▶ **TRECHO**:
>>

INB:Diante dos atuais desenvolvimentos tecnológicos, seria possível falar em um “fetichismo das imagens”?

Isleide: “Fetichismo das imagens” foi uma expressão que criei para falar de um desdobramento do próprio fetichismo da mercadoria. É a ideia de que as próprias imagens se tornam mercadoria. Aqui falo de imagens muito específicas, aquelas que pretendem ser vendidas, como as imagens de marca de que falávamos. É um desdobramento do fetichismo da mercadoria, no sentido do fetichismo das imagens ser mais uma camada desse fenômeno. Não se trata de uma nova categoria, mas sim uma característica de algo novo. 

A expressão “fetichismo da mercadoria” é de Karl Marx e ela trás a dimensão da utilidade do produto ao se referir ao seu valor de uso. No entanto, as mercadorias também possuem um valor de troca que pode não ter absolutamente nada a ver com a sua utilidade. Marx dizia que o essencial não é se a mercadoria serve para atender as necessidades do estômago ou do espírito. A diferenciação social, esse estar no mundo e a constituição identitária está totalmente ligada ao valor de troca. É por isso que o anúncio comercial pode ser totalmente desvinculado daquilo que a mercadoria vende. 

Há um deslocamento entre o que o produto vende, do ponto de vista da sua utilidade, e o que ele vende do ponto de vista do ganho simbólico.

Isleide de Arruda Fontenelle

É por isso que muitas vezes vemos anúncios que não mostram nenhum produto, aparecem apenas as imagens do que o produto quer passar. E isso não está necessariamente relacionado com o valor de uso do produto. Daí que surge essa ideia do fetichismo das imagens. 

É justamente na passagem da primeira fase da formação da cultura do consumo que havia o interesse em transformar as pessoas em consumidores. Nesse momento as pessoas eram preparadas para criar o gosto e moldar seus hábitos. Existe uma história dessa primeira fase, que ocorreu nas décadas finais do século XIX, de como era ser um burguês. Mas o que significava vir de uma casa burguesa? E o que uma boa casa burguesa deveria ter? A resposta era: ter uma piano.

Depois, surge uma outra pergunta: o que é ser americano? É viver esse “american way of life” com produtos da modernidade tecnológica: ter uma máquina de lavar roupa, uma geladeira. Essa era  construção: o desejo por produtos concretos. Nesse desdobramento moderno, a competição do consumo excessivo gerou a necessidade de diferenciar produtos muito parecidos. Por que eu devo comprar uma geladeira A e não a B ou C? O que a geladeira A me diz sobre ser uma dona de casa nessa época? Ela sugere um conservadorismo, enquanto a geladeira B é mais moderna. As imagens que a mercadoria cria servem para diferenciar. E aí começam as imagens de marca.

<<

▶ **INSTRUÇÃO DE TRABALHO**:
Diga se cada afirmação abaixo está de acordo com o trecho, respondendo sim ou não e citando as palavras do trecho que decidem a questão. (a) A expressão "fetichismo da mercadoria" foi criada pela entrevistada. (b) O fetichismo das imagens não é apresentado como uma nova categoria. (c) A primeira fase da formação da cultura do consumo ocorreu no início do século XX.

▶ **ENTRADAS FORNECIDAS**:
>>

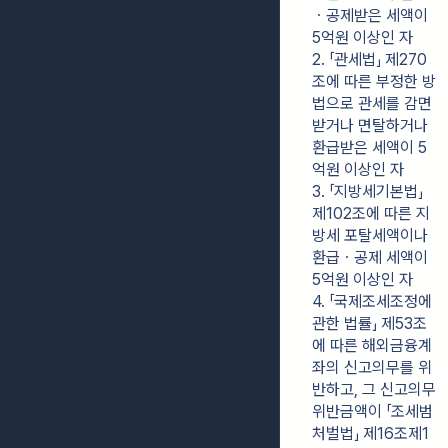
ㆍ공제받은 세액이 
5억원 이상인 자
2. 「관세법」 제270
조에 따른 부정한 방
법으로 관세를 감면
받거나 면탈하거나 
환급받은 세액이 5
억원 이상인 자
3. 「지방세기본법」 
제102조에 따른 지
방세 포탈세액이나 
환급ㆍ공제 세액이 
5억원 이상인 자
4. 「국제조세조정에 
관한 법률」 제53조
에 따른 해외금융계
좌의 신고의무를 위
반하고, 그 신고의무 
위반금액이 「조세범 
처벌법」 제16조제1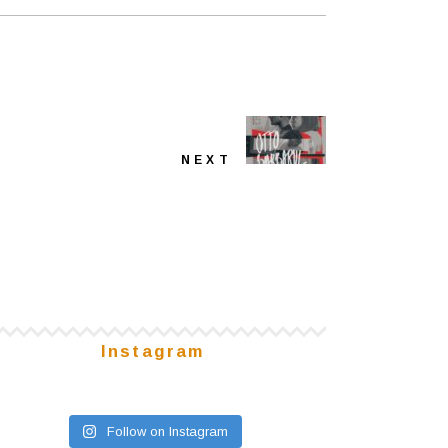
NEXT
Instagram
Follow on Instagram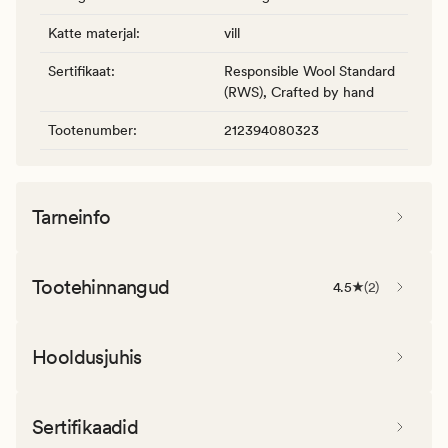
Katte materjal
:
vill
Sertifikaat
:
Responsible Wool Standard
(RWS), Crafted by hand
Tootenumber
:
212394080323
Tarneinfo
Tootehinnangud
4.5
(
2
)
Hooldusjuhis
Sertifikaadid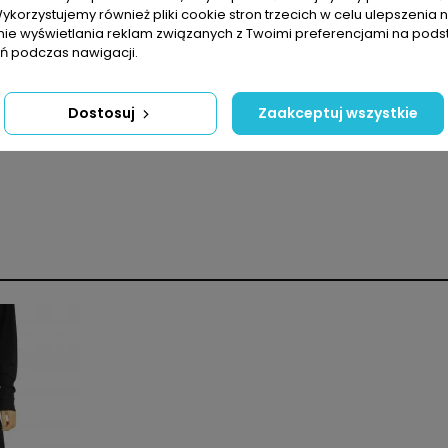
Wykorzystujemy również pliki cookie stron trzecich w celu ulepszenia 
nie wyświetlania reklam związanych z Twoimi preferencjami na pods
 podczas nawigacji.
białego puchu
ają dopasowanie do butów
Dostosuj
Zaakceptuj wszystkie
Mężczyźni
Spodnie
Poliester
Długa
Wiatroszczelność
Wodoodporność
Wysoka oddychalność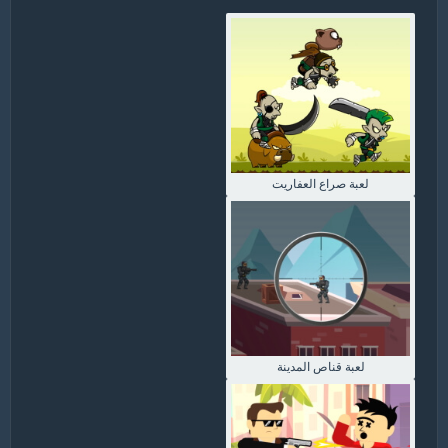
لعبة صراع العفاريت
لعبة قناص المدينة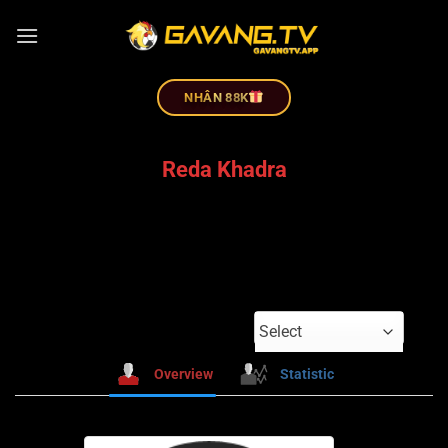
NHÂN 88K
Reda Khadra
Select
Overview
Statistic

<<

▶ **EXERCÍCIO RESOLVIDO**:
(a) Não: "A expressão “fetichismo da mercadoria” é de Karl Marx".
(b) Sim: "Não se trata de uma nova categoria, mas sim uma característica de algo novo."
(c) Não: "que ocorreu nas décadas finais do século XIX".